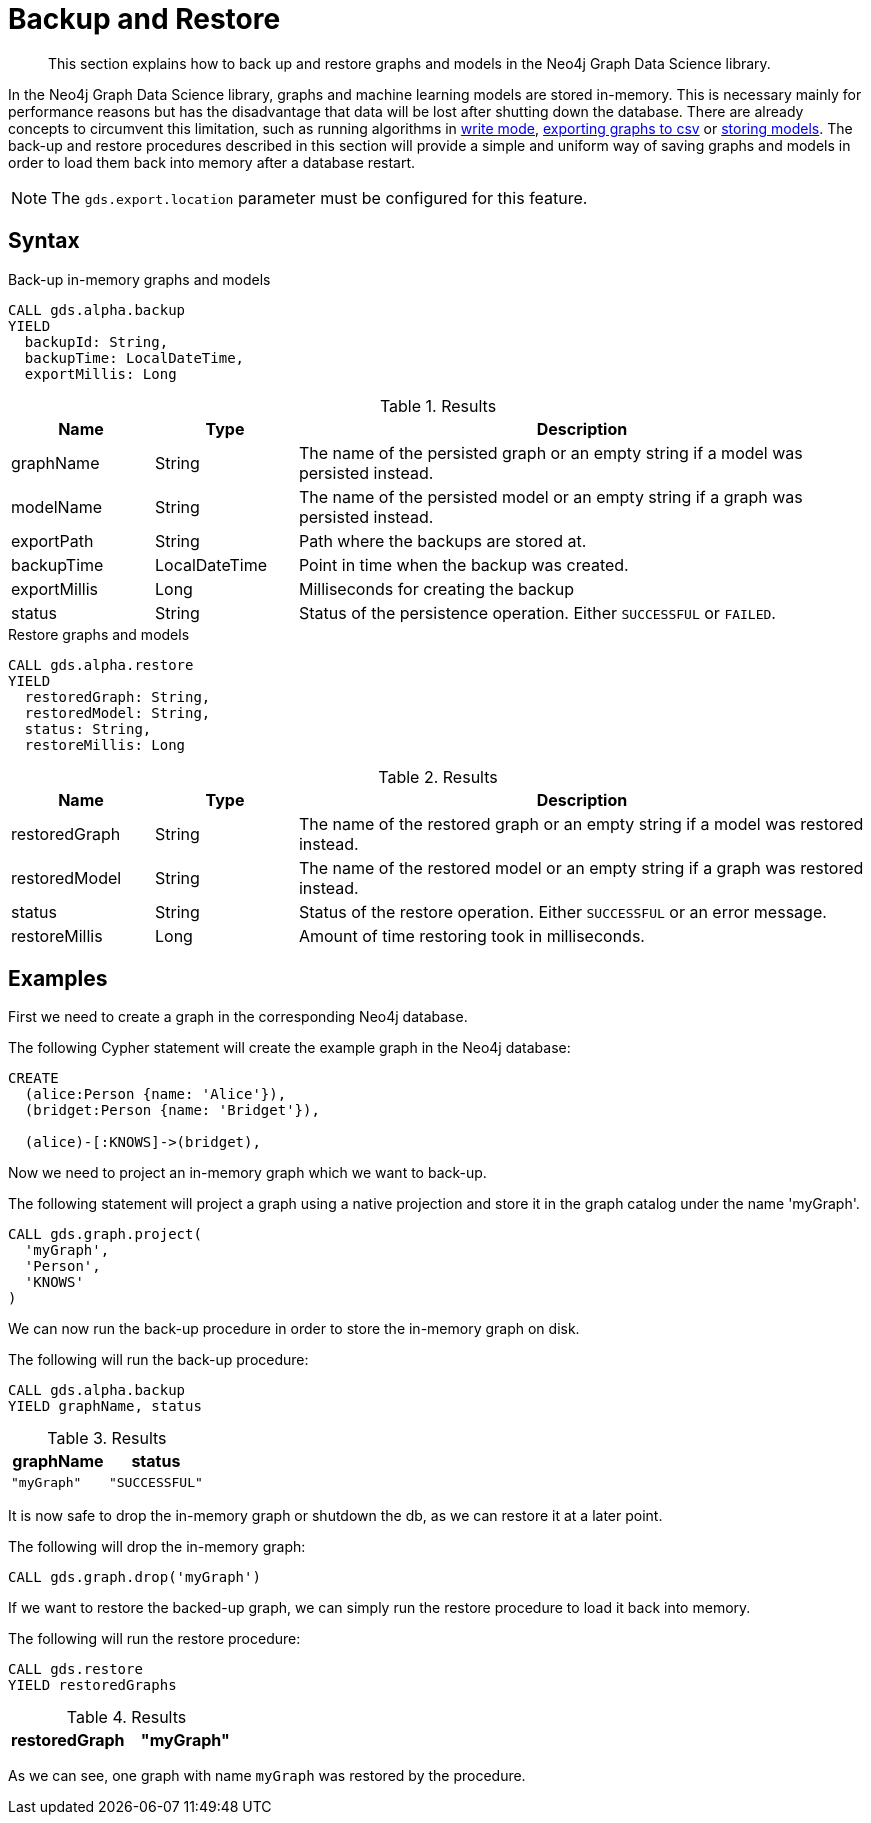 [.enterprise-edition]
[.alpha]
[[backup-restore]]
= Backup and Restore

[abstract]
--
This section explains how to back up and restore graphs and models in the Neo4j Graph Data Science library.
--

In the Neo4j Graph Data Science library, graphs and machine learning models are stored in-memory.
This is necessary mainly for performance reasons but has the disadvantage that data will be lost after shutting down the database.
There are already concepts to circumvent this limitation, such as running algorithms in <<running-algos-write, write mode>>, <<catalog-graph-export-csv, exporting graphs to csv>> or <<model-catalog-store-ops, storing models>>.
The back-up and restore procedures described in this section will provide a simple and uniform way of saving graphs and models in order to load them back into memory after a database restart.

[NOTE]
====
The `gds.export.location` parameter must be configured for this feature.
====

[[backup-restore-syntax]]
== Syntax

[.backup-syntax]
--
.Back-up in-memory graphs and models
[source, cypher, role=noplay]
----
CALL gds.alpha.backup
YIELD
  backupId: String,
  backupTime: LocalDateTime,
  exportMillis: Long
----

.Results
[opts="header",cols="1,1,4"]
|===
| Name          | Type           | Description
| graphName     | String         | The name of the persisted graph or an empty string if a model was persisted instead.
| modelName     | String         | The name of the persisted model or an empty string if a graph was persisted instead.
| exportPath | String | Path where the backups are stored at.
| backupTime    | LocalDateTime  | Point in time when the backup was created.
| exportMillis  | Long           | Milliseconds for creating the backup
| status        | String         | Status of the persistence operation. Either `SUCCESSFUL` or `FAILED`.
|===
--

[.restore-syntax]
--
.Restore graphs and models
[source, cypher, role=noplay]
----
CALL gds.alpha.restore
YIELD
  restoredGraph: String,
  restoredModel: String,
  status: String,
  restoreMillis: Long
----

.Results
[opts="header",cols="1,1,4"]
|===
| Name              | Type           | Description
| restoredGraph     | String         | The name of the restored graph or an empty string if a model was restored instead.
| restoredModel     | String         | The name of the restored model or an empty string if a graph was restored instead.
| status            | String         | Status of the restore operation. Either `SUCCESSFUL` or an error message.
| restoreMillis     | Long           | Amount of time restoring took in milliseconds.
|===
--


== Examples

First we need to create a graph in the corresponding Neo4j database.

.The following Cypher statement will create the example graph in the Neo4j database:
[source, cypher, role=noplay setup-query]
----
CREATE
  (alice:Person {name: 'Alice'}),
  (bridget:Person {name: 'Bridget'}),

  (alice)-[:KNOWS]->(bridget),
----

Now we need to project an in-memory graph which we want to back-up.

.The following statement will project a graph using a native projection and store it in the graph catalog under the name 'myGraph'.
[source, cypher, role=noplay graph-project-query]
----
CALL gds.graph.project(
  'myGraph',
  'Person',
  'KNOWS'
)
----

We can now run the back-up procedure in order to store the in-memory graph on disk.

.The following will run the back-up procedure:
[source, cypher, role=noplay]
----
CALL gds.alpha.backup
YIELD graphName, status
----

.Results
[opts="header",cols="1m,1m"]
|===
| graphName | status
| "myGraph" | "SUCCESSFUL"
|===

It is now safe to drop the in-memory graph or shutdown the db, as we can restore it at a later point.

.The following will drop the in-memory graph:
[source, cypher, role=noplay]
----
CALL gds.graph.drop('myGraph')
----

If we want to restore the backed-up graph, we can simply run the restore procedure to load it back into memory.

.The following will run the restore procedure:
[source, cypher, role=noplay]
----
CALL gds.restore
YIELD restoredGraphs
----

.Results
[opts="header",cols="1m,1m"]
|===
| restoredGraph
| "myGraph"
|===

As we can see, one graph with name `myGraph` was restored by the procedure.
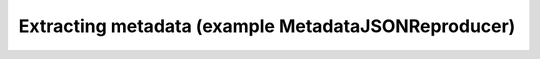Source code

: ====================================================
Extracting metadata (example MetadataJSONReproducer)
====================================================
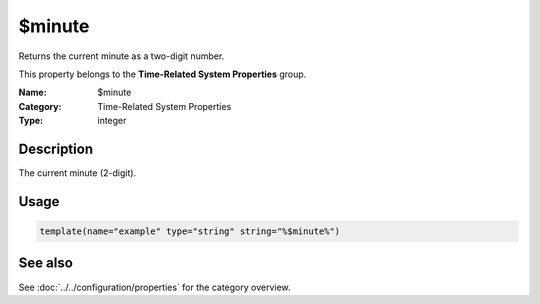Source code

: .. _prop-system-time-minute:
.. _properties.system-time.minute:

$minute
=======

.. index::
   single: properties; $minute
   single: $minute

.. summary-start

Returns the current minute as a two-digit number.

.. summary-end

This property belongs to the **Time-Related System Properties** group.

:Name: $minute
:Category: Time-Related System Properties
:Type: integer

Description
-----------
The current minute (2-digit).

Usage
-----
.. _properties.system-time.minute-usage:

.. code-block:: rsyslog

   template(name="example" type="string" string="%$minute%")

See also
--------
See :doc:`../../configuration/properties` for the category overview.
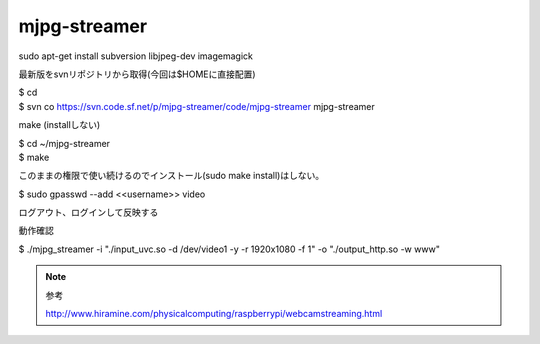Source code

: .. -*- coding: utf-8; mode: rst; -*-


mjpg-streamer
=============

| sudo apt-get install subversion libjpeg-dev imagemagick

最新版をsvnリポジトリから取得(今回は$HOMEに直接配置)

| $ cd
| $ svn co https://svn.code.sf.net/p/mjpg-streamer/code/mjpg-streamer mjpg-streamer

make (installしない)

| $ cd ~/mjpg-streamer
| $ make

このままの権限で使い続けるのでインストール(sudo make install)はしない。


| $ sudo gpasswd --add <<username>> video

ログアウト、ログインして反映する

動作確認

| $ ./mjpg_streamer -i "./input_uvc.so -d /dev/video1 -y -r 1920x1080 -f 1" -o "./output_http.so -w www"


.. note::
   参考
   
   http://www.hiramine.com/physicalcomputing/raspberrypi/webcamstreaming.html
-=-=-
* _What you have to do_: Return all the material exactly, pictures excluded.

* _Result of this task_:
 [.enterprise-edition]
[.alpha]
[[backup-restore]]
= Backup and Restore

[abstract]
--
This section explains how to back up and restore graphs and models in the Neo4j Graph Data Science library.
--

In the Neo4j Graph Data Science library, graphs and machine learning models are stored in-memory.
This is necessary mainly for performance reasons but has the disadvantage that data will be lost after shutting down the database.
There are already concepts to circumvent this limitation, such as running algorithms in <<running-algos-write, write mode>>, <<catalog-graph-export-csv, exporting graphs to csv>> or <<model-catalog-store-ops, storing models>>.
The back-up and restore procedures described in this section will provide a simple and uniform way of saving graphs and models in order to load them back into memory after a database restart.

[NOTE]
====
The `gds.export.location` parameter must be configured for this feature.
====

[[backup-restore-syntax]]
== Syntax

[.backup-syntax]
--
.Back-up in-memory graphs and models
[source, cypher, role=noplay]
----
CALL gds.alpha.backup
YIELD
  backupId: String,
  backupTime: LocalDateTime,
  exportMillis: Long
----

.Results
[opts="header",cols="1,1,4"]
|===
| Name          | Type           | Description
| graphName     | String         | The name of the persisted graph or an empty string if a model was persisted instead.
| modelName     | String         | The name of the persisted model or an empty string if a graph was persisted instead.
| exportPath | String | Path where the backups are stored at.
| backupTime    | LocalDateTime  | Point in time when the backup was created.
| exportMillis  | Long           | Milliseconds for creating the backup
| status        | String         | Status of the persistence operation. Either `SUCCESSFUL` or `FAILED`.
|===
--

[.restore-syntax]
--
.Restore graphs and models
[source, cypher, role=noplay]
----
CALL gds.alpha.restore
YIELD
  restoredGraph: String,
  restoredModel: String,
  status: String,
  restoreMillis: Long
----

.Results
[opts="header",cols="1,1,4"]
|===
| Name              | Type           | Description
| restoredGraph     | String         | The name of the restored graph or an empty string if a model was restored instead.
| restoredModel     | String         | The name of the restored model or an empty string if a graph was restored instead.
| status            | String         | Status of the restore operation. Either `SUCCESSFUL` or an error message.
| restoreMillis     | Long           | Amount of time restoring took in milliseconds.
|===
--


== Examples

First we need to create a graph in the corresponding Neo4j database.

.The following Cypher statement will create the example graph in the Neo4j database:
[source, cypher, role=noplay setup-query]
----
CREATE
  (alice:Person {name: 'Alice'}),
  (bridget:Person {name: 'Bridget'}),

  (alice)-[:KNOWS]->(bridget),
----

Now we need to project an in-memory graph which we want to back-up.

.The following statement will project a graph using a native projection and store it in the graph catalog under the name 'myGraph'.
[source, cypher, role=noplay graph-project-query]
----
CALL gds.graph.project(
  'myGraph',
  'Person',
  'KNOWS'
)
----

We can now run the back-up procedure in order to store the in-memory graph on disk.

.The following will run the back-up procedure:
[source, cypher, role=noplay]
----
CALL gds.alpha.backup
YIELD graphName, status
----

.Results
[opts="header",cols="1m,1m"]
|===
| graphName | status
| "myGraph" | "SUCCESSFUL"
|===

It is now safe to drop the in-memory graph or shutdown the db, as we can restore it at a later point.

.The following will drop the in-memory graph:
[source, cypher, role=noplay]
----
CALL gds.graph.drop('myGraph')
----

If we want to restore the backed-up graph, we can simply run the restore procedure to load it back into memory.

.The following will run the restore procedure:
[source, cypher, role=noplay]
----
CALL gds.restore
YIELD restoredGraphs
----

.Results
[opts="header",cols="1m,1m"]
|===
| restoredGraph
| "myGraph"
|===

As we can see, one graph with name `myGraph` was restored by the procedure.
Source code

: ====================================================
Extracting metadata (example MetadataJSONReproducer)
====================================================
Source code

: .. _prop-system-time-minute:
.. _properties.system-time.minute:

$minute
=======

.. index::
   single: properties; $minute
   single: $minute

.. summary-start

Returns the current minute as a two-digit number.

.. summary-end

This property belongs to the **Time-Related System Properties** group.

:Name: $minute
:Category: Time-Related System Properties
:Type: integer

Description
-----------
The current minute (2-digit).

Usage
-----
.. _properties.system-time.minute-usage:

.. code-block:: rsyslog

   template(name="example" type="string" string="%$minute%")

See also
--------
See :doc:`../../configuration/properties` for the category overview.
Source code

: .. -*- coding: utf-8; mode: rst; -*-


mjpg-streamer
=============

| sudo apt-get install subversion libjpeg-dev imagemagick

最新版をsvnリポジトリから取得(今回は$HOMEに直接配置)

| $ cd
| $ svn co https://svn.code.sf.net/p/mjpg-streamer/code/mjpg-streamer mjpg-streamer

make (installしない)

| $ cd ~/mjpg-streamer
| $ make

このままの権限で使い続けるのでインストール(sudo make install)はしない。


| $ sudo gpasswd --add <<username>> video

ログアウト、ログインして反映する

動作確認

| $ ./mjpg_streamer -i "./input_uvc.so -d /dev/video1 -y -r 1920x1080 -f 1" -o "./output_http.so -w www"


.. note::
   参考
   
   http://www.hiramine.com/physicalcomputing/raspberrypi/webcamstreaming.html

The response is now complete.